Source data:
--
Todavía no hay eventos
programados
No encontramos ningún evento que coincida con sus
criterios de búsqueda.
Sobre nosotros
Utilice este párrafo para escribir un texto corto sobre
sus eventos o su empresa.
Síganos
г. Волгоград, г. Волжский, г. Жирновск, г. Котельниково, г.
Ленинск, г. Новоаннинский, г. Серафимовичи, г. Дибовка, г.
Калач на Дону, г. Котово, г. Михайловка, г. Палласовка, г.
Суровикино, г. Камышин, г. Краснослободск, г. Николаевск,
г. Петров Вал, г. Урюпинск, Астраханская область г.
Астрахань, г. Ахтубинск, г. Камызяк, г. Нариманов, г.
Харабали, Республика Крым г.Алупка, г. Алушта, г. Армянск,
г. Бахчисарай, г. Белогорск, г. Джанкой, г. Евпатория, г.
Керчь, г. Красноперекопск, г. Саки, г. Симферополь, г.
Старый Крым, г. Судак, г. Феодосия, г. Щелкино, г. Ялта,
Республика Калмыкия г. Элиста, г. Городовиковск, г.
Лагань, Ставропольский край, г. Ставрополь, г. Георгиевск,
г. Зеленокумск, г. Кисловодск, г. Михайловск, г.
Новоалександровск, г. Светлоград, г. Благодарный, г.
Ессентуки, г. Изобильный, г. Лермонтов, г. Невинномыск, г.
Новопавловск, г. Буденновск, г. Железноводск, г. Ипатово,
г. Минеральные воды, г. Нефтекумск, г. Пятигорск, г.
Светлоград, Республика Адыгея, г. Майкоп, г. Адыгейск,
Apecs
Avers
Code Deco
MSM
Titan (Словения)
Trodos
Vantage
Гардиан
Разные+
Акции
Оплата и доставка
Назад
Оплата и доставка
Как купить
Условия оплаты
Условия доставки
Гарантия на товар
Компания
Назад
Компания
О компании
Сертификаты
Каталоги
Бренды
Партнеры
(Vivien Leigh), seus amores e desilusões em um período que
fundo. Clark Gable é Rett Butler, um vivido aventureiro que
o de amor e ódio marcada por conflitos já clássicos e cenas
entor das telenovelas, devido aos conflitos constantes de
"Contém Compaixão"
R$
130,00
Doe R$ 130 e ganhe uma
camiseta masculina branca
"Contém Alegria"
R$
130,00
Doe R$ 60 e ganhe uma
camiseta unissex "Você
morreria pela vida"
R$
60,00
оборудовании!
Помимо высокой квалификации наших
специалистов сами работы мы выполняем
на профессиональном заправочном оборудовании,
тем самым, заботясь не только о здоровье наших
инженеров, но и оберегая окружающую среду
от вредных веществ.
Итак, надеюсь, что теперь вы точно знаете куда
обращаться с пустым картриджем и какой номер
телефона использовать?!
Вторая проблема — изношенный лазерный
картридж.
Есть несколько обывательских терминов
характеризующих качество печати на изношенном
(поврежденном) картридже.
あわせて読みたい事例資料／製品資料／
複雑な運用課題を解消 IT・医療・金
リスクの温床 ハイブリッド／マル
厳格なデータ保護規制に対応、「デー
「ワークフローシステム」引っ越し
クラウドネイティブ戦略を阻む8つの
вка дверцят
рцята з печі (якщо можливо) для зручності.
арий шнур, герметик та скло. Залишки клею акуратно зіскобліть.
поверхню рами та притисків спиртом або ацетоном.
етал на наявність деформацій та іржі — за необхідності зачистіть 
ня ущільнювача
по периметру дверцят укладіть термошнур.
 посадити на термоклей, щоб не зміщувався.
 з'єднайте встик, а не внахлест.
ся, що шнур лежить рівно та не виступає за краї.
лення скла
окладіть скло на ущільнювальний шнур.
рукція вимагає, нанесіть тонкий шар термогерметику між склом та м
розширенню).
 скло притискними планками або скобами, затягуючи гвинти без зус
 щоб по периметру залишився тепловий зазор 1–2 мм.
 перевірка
--
Exercise aim: Pull every line containing the string "Республика" out of the data above and copy it.

Result of this task:
Харабали, Республика Крым г.Алупка, г. Алушта, г. Армянск,
Республика Калмыкия г. Элиста, г. Городовиковск, г.
Светлоград, Республика Адыгея, г. Майкоп, г. Адыгейск,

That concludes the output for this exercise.